May 8, 2016

Stravinsky: The Rite of Spring (SACD review)

Also, The Firebird Suite. Andres Orozco-Estrada, Frankfurt Radio Symphony. Pentatone PTC 5186 556.

It seems as though every other disc I receive anymore contains music of Stravinsky or Copland. Well, it couldn't happen to better composers. It's gratifying to see they are at least as popular today as they were in their own time.

Whatever, the present disc offers not only Stravinsky's complete Rite of Spring but his 1919 Firebird Suite as well, both works performed by the Frankfurt Radio Symphony lead by its principal conductor since 2014, Andres Orazco-Estrada.
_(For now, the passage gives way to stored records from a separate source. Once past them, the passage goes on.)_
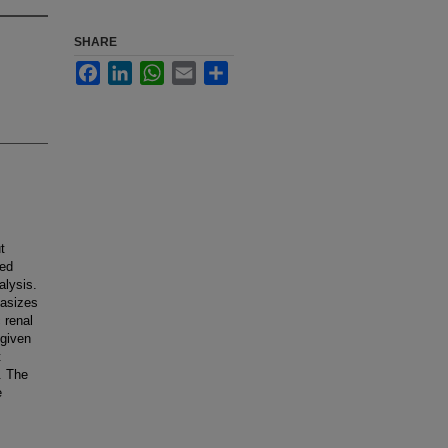
SHARE
Facebook
LinkedIn
WhatsApp
Email
Share
t
ted
alysis.
hasizes
 renal
 given
t
. The
e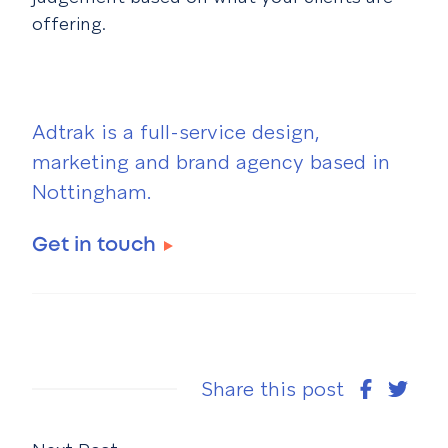
offering.
Adtrak is a full-service design,
marketing and brand agency based in
Nottingham.
Get in touch
Share this post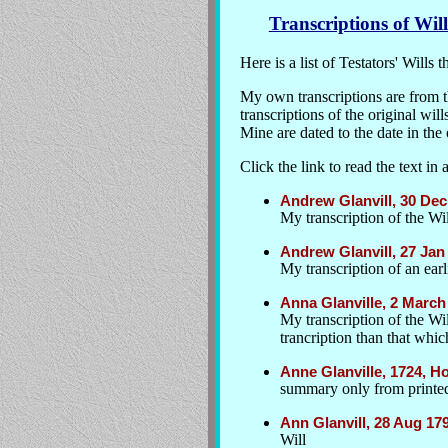
Transcriptions of Will
Here is a list of Testators' Wills
My own transcriptions are from 
transcriptions of the original wil
Mine are dated to the date in the 
Click the link to read the text 
Andrew Glanvill, 30 Dec
My transcription of the Wil
Andrew Glanvill, 27 Jan
My transcription of an earli
Anna Glanville, 2 Marc
My transcription of the Wi
trancription than that whic
Anne Glanville, 1724, H
summary only from printed
Ann Glanvill, 28 Aug 1
Will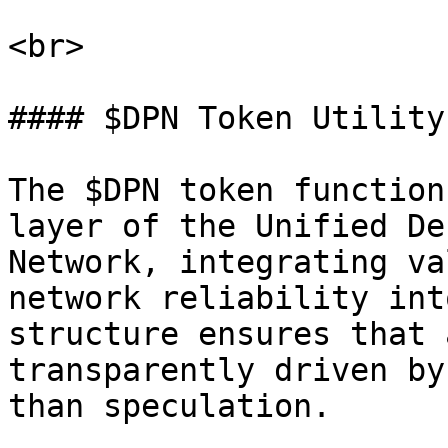
<br>

#### $DPN Token Utility

The $DPN token function
layer of the Unified De
Network, integrating va
network reliability int
structure ensures that 
transparently driven by
than speculation.
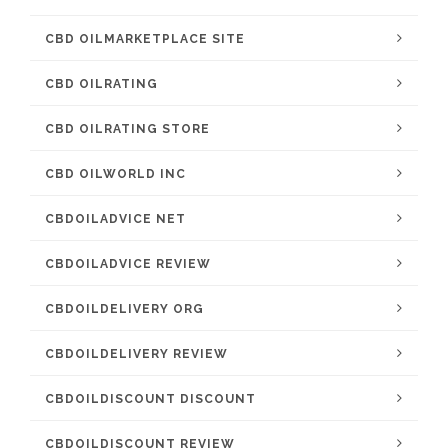
CBD OILMARKETPLACE SITE
CBD OILRATING
CBD OILRATING STORE
CBD OILWORLD INC
CBDOILADVICE NET
CBDOILADVICE REVIEW
CBDOILDELIVERY ORG
CBDOILDELIVERY REVIEW
CBDOILDISCOUNT DISCOUNT
CBDOILDISCOUNT REVIEW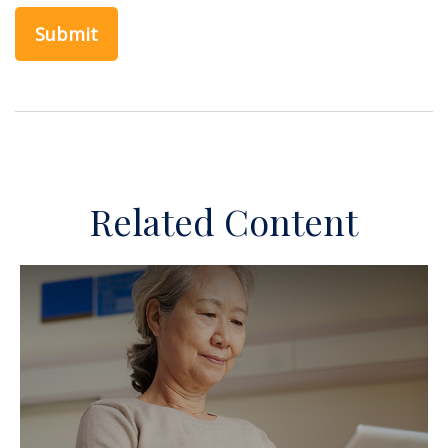
Related Content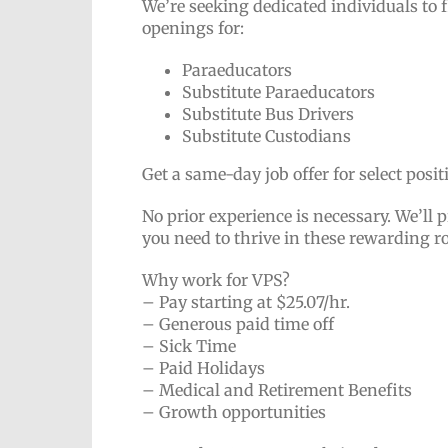
We’re seeking dedicated individuals to 
openings for:
Paraeducators
Substitute Paraeducators
Substitute Bus Drivers
Substitute Custodians
Get a same-day job offer for select posi
No prior experience is necessary. We’ll p
you need to thrive in these rewarding r
Why work for VPS?
– Pay starting at $25.07/hr.
– Generous paid time off
– Sick Time
– Paid Holidays
– Medical and Retirement Benefits
– Growth opportunities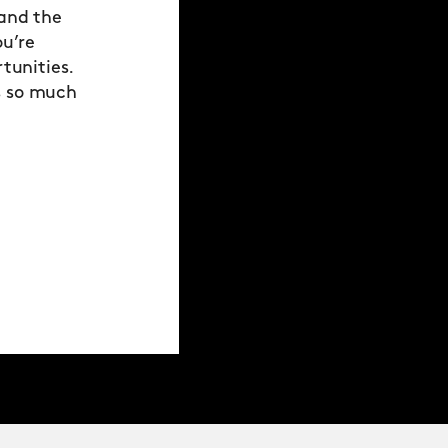
 and the
ou’re
tunities.
s so much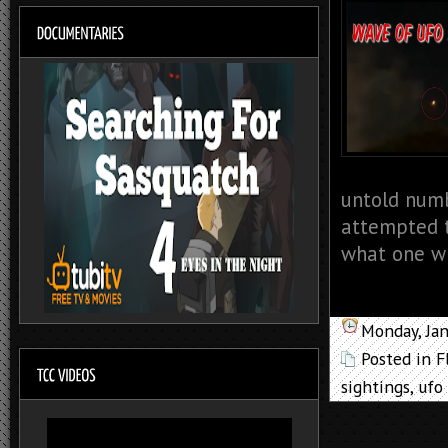
untold numb
attempted t
what one wi
Monday, Ja
Posted in
F
sightings
,
ufo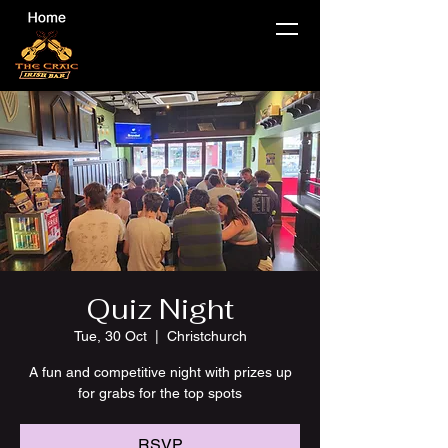
Quiz Night
Tue, 30 Oct
  |  
Christchurch
A fun and competitive night with prizes up
for grabs for the top spots
RSVP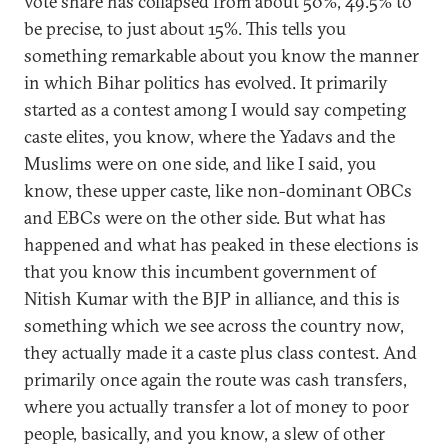
vote share has collapsed from about 50%, 49.5% to
be precise, to just about 15%. This tells you
something remarkable about you know the manner
in which Bihar politics has evolved. It primarily
started as a contest among I would say competing
caste elites, you know, where the Yadavs and the
Muslims were on one side, and like I said, you
know, these upper caste, like non-dominant OBCs
and EBCs were on the other side. But what has
happened and what has peaked in these elections is
that you know this incumbent government of
Nitish Kumar with the BJP in alliance, and this is
something which we see across the country now,
they actually made it a caste plus class contest. And
primarily once again the route was cash transfers,
where you actually transfer a lot of money to poor
people, basically, and you know, a slew of other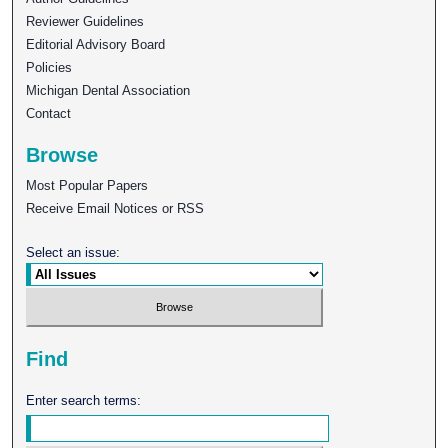
Reviewer Guidelines
Editorial Advisory Board
Policies
Michigan Dental Association
Contact
Browse
Most Popular Papers
Receive Email Notices or RSS
Select an issue:
Find
Enter search terms: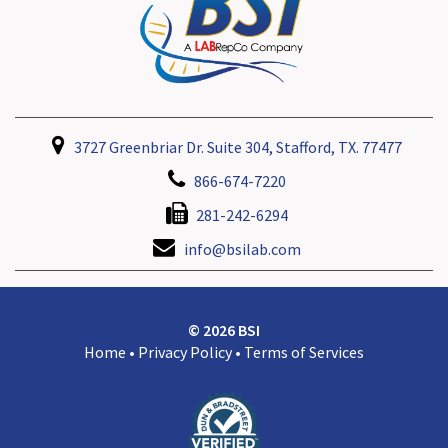
3727 Greenbriar Dr. Suite 304, Stafford, TX. 77477
866-674-7220
281-242-6294
info@bsilab.com
© 2026 BSI
Home
•
Privacy Policy
•
Terms of Services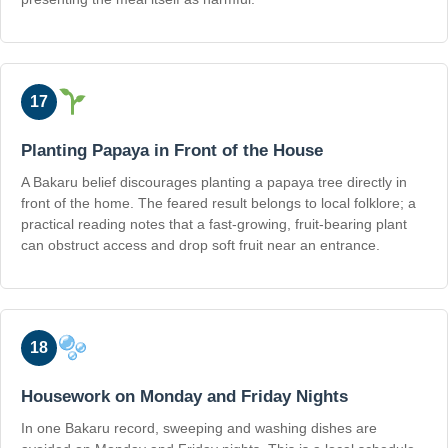
17
Planting Papaya in Front of the House
A Bakaru belief discourages planting a papaya tree directly in
front of the home. The feared result belongs to local folklore; a
practical reading notes that a fast-growing, fruit-bearing plant
can obstruct access and drop soft fruit near an entrance.
18
Housework on Monday and Friday Nights
In one Bakaru record, sweeping and washing dishes are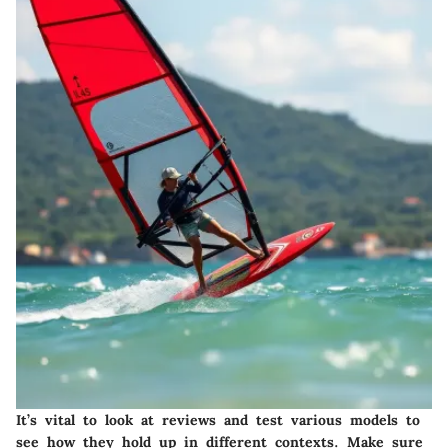
It’s vital to look at reviews and test various models to
see how they hold up in different contexts. Make sure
What's more, Pentatone Music recorded the disc for hybrid SACD/CD for multichannel and two-channel stereo playback, so the package provides the listener quite a lot of entertainment value for the money, even though it finds itself in a very competitive field.

First on the program is The Rite of Spring, which Russian composer, pianist, and conductor Igor Stravinsky (1882-1971) wrote in 1913 for Sergei Diaghilev's Ballets Russes. The music proved so different and so revolutionary that at its Paris premiere, it (and, to be fair, the choreography) so shocked audiences that many of them booed and headed for the doors. It's no less revolutionary today, yet unlike some even more-modern classical music, the Rite is melodic enough and rhythmic enough to appeal to almost everybody.

The first half of the ballet, "The Adoration of the Earth," establishes the scene of some past primeval era. Stravinsky intended it to be evocative and atmospheric, and it is in these areas that Orozco-Estrada does his best work. He maintains a strong, always forward, yet generally unhurried pace, the action graduated in fairly well-judged increments, culminating in a well-calculated Part I finale.

Andres Orozco-Estrada
It's in the second part that the conductor tends to let down a bit. Not that the thrills aren't in place; they just don't come in quite the same degree of intensity as in some other recordings. For instance, the present interpretation hasn't quite the electricity of Leonard Bernstein's performance (Sony), the savage brutality of Riccardo Muti's (EMI/Warner) or Georg Solti's (Decca/JVC) versions, or the analytic precision of Pierre Boulez's (Sony) rendition. Still, Orozco-Estrada has a good sense for Stravinsky's rhythms, and it's hard to argue that anything in the performance is actually amiss.

Because The Rite of Spring is relatively brief, there is plenty of room on the disc for the accompanying Firebird Suite, one of three suites (1911, 1919, 1945) the composer arranged from the complete 1910 ballet. The 1919 suite we get here is probably the most familiar to audiences from so many recordings of it over the years.

In the Firebird, the conductor seems a bit more into the music, providing it with all the mood, color, and intensity one could ask for. It is a very impressive, very entertaining rendering of what is perhaps an overly familiar score.

Producers Michael Traub and Philipp Knop and engineers Andreas Heynold and Robin Bos recorded the music at the Alte Oper Frankfurt and the Hessischer Rundfunk, hr-Sendesaal in June and August 2015. They recorded the disc in hybrid SACD/CD, as I said earlier, meaning that if you have an SACD player, you can play the disc in multichannel or two-channel, and if you have only a regular CD player, you can play it back in two-channel stereo. I listened to the disc's two-channel SACD layer.

In The Rite of Spring there is a pleasant warmth to the sound that helps establish the ambience of the presentation, with a reasonably wide stereo spread. The depth of image is a tad flat, though, slightly spoiling the illusion. Frequency response and dynamics are up to the task as well, with a solid deep bass, conveying most of the theatrics and excitement of the music. I enjoyed the sound marginally better in the Firebird Suite, the environmental concerns of the venue a little better addressed. Still, both recordings seemed a trifle too closely miked for me.